My question is not a technical one, but I am asl\king you because I am sure that you have the answer.

Fifteen years ago, there was a famous company specialized in microwave antenna mwasurement. It was called "Scientific Atlanta". I know that it is no more existenet with this name. Can you please tell me where it has ended and how to contact the new company that takes its place and/or performs its activities?

Thank you very much.

Aladin Assisi


Dear Aladin,

The company that replaced Scientific Atlanta is MI Technologies, 4500 River Green Pkwy, Suite 200, Duluth, Georgia 30096-2580. Their web site is:

FROM: Bobi Catorski, Bobcomm

Dear Harlan

I have a power HF signal source whom I need converting into DC as efficient as possible.

the signal spec are :

signal source BW : 1~30 Mhz P:200W @50 ohm

can you advice me the best way to approach the solution.

Best regards



Dear Bobi,

As I understand your question, you want to convert a 200W HF signal to DC power. I'm not sure why you want to do this, since you have already lost efficiency in generating the HF signal. The only suggestion I can offer is to use a bridge of high power rectifier diodes. You can check with some of the semiconductor suppliers in our on-line buyers guide for availability of appropriate devices.

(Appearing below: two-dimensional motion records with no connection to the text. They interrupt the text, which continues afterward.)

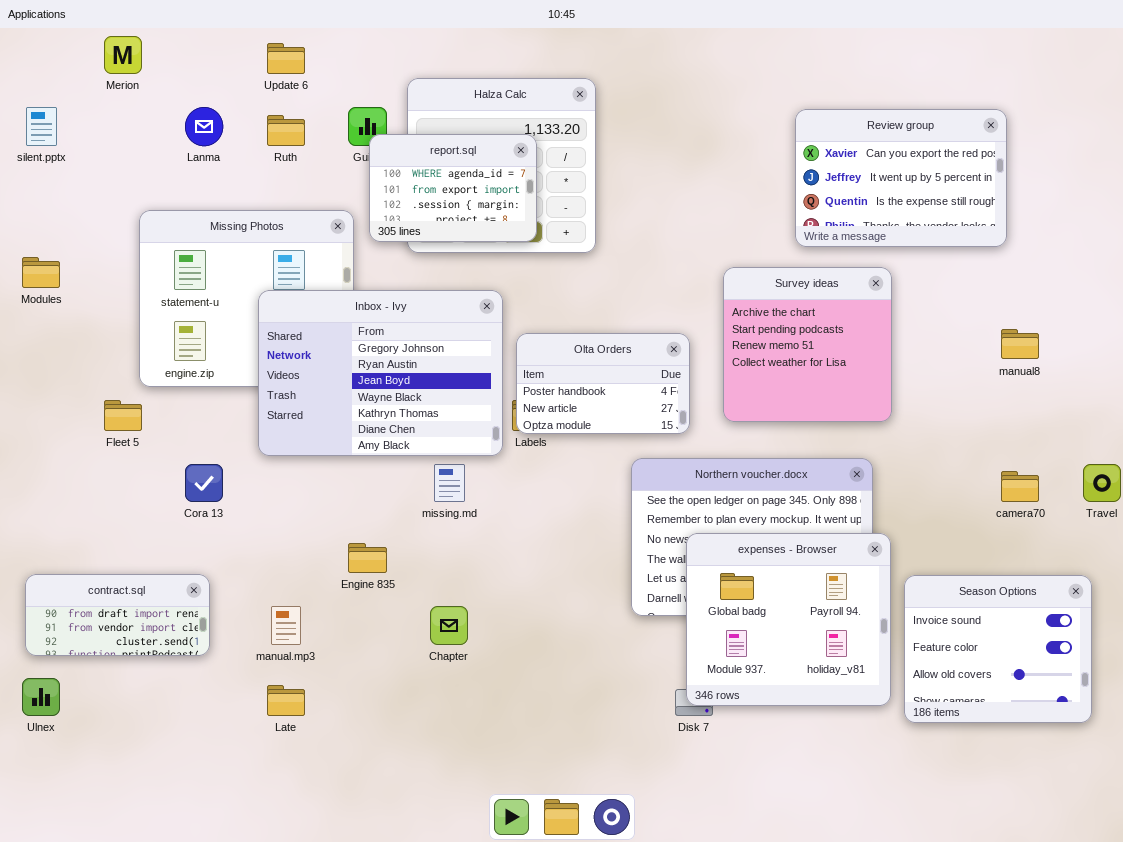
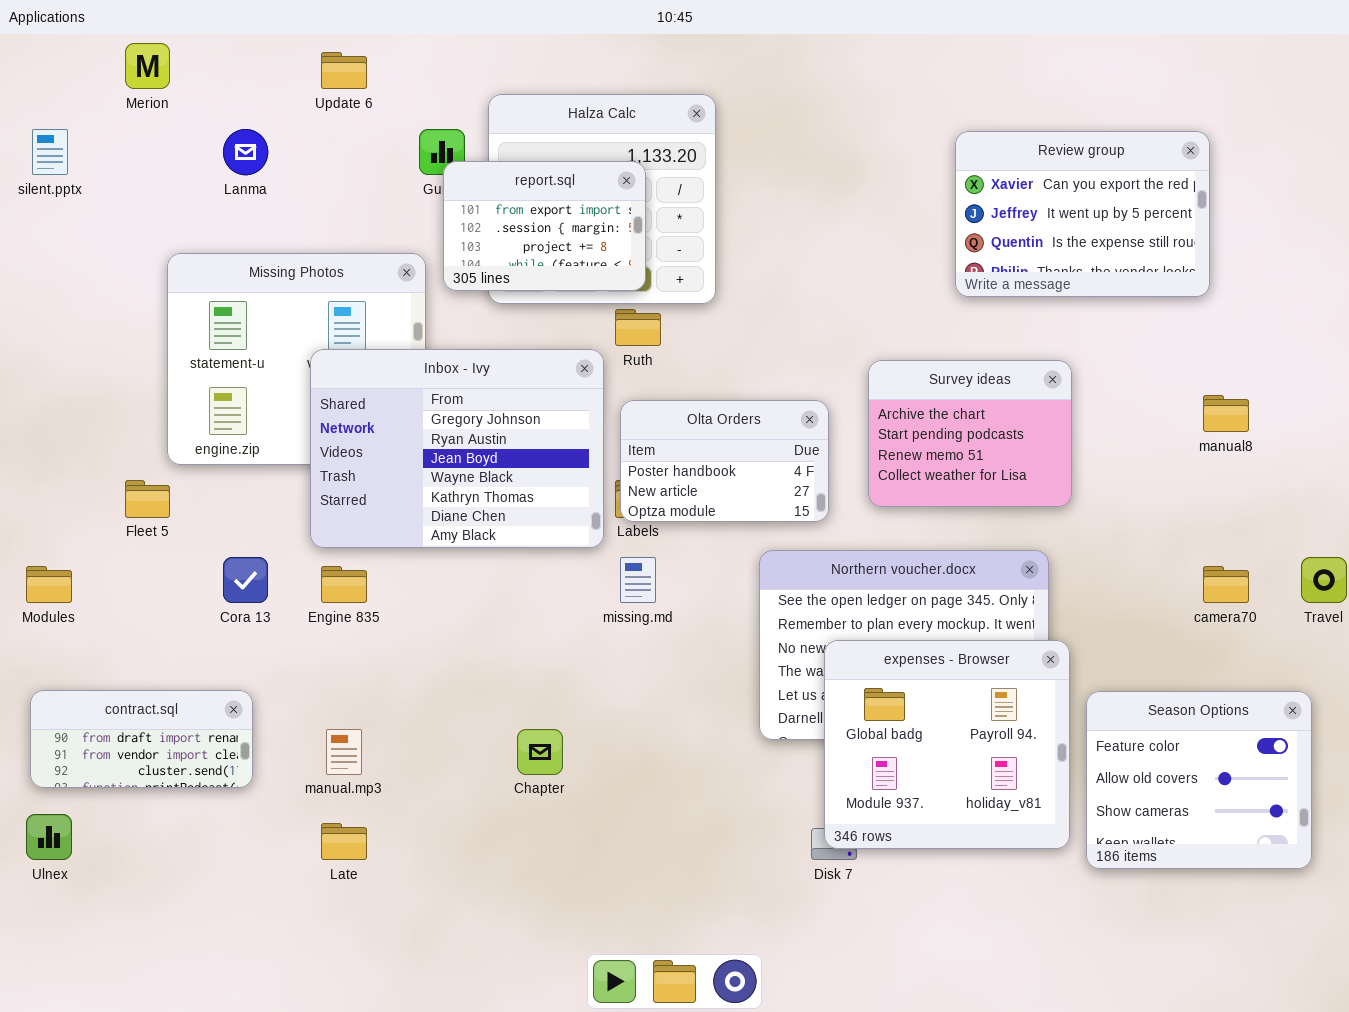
Ruth: [267,115,305,146] -> [615,309,661,346], moved
report.sql: [369,134,537,242] -> [443,161,646,291], scrolled down 1 row
Modules: [22,257,60,288] -> [26,566,72,603], moved
Survey ideas: [723,267,892,422] -> [868,360,1072,507], resized
missing.md: [434,464,465,502] -> [620,557,656,603], moved
Engine 835: [348,543,387,573] -> [321,566,367,603], moved
Season Options: [904,575,1092,723] -> [1086,691,1312,869], scrolled down 1 row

FROM: Liu Zuqi, Nanjing University of Science and Technology

How to design the transceiver of 3G mobile phone, for example, the system analyse, test, simulation and tool.

By the way, can you suggest me what kind of books should I read and what kind of websites I surf.

Thank you.

I am looking forward to hearing from your answer.


Dear Liu,

I can suggest the following texts:

Introduction to 3G Mobile Communications , Juha Korhonen, Artech House, 2001, ISBN# 1-58053-287-X,
and GSM, GPRS and EDGE Performance - Evolution Towards 3G/UMTS , Halonen et al., Wiley, 2002, ISBN# 0470-84457-4.

FROM: Alex Rachman, Dmatek

Dear Harlan,

Where I can find SMD antenna for 300-400Mhz?


Dear Alex,

We don't recommend specific sources in this column. However, there are a number of antenna suppliers in our Online Buyers Guide as well as the advertisements in Microwave Journal each month.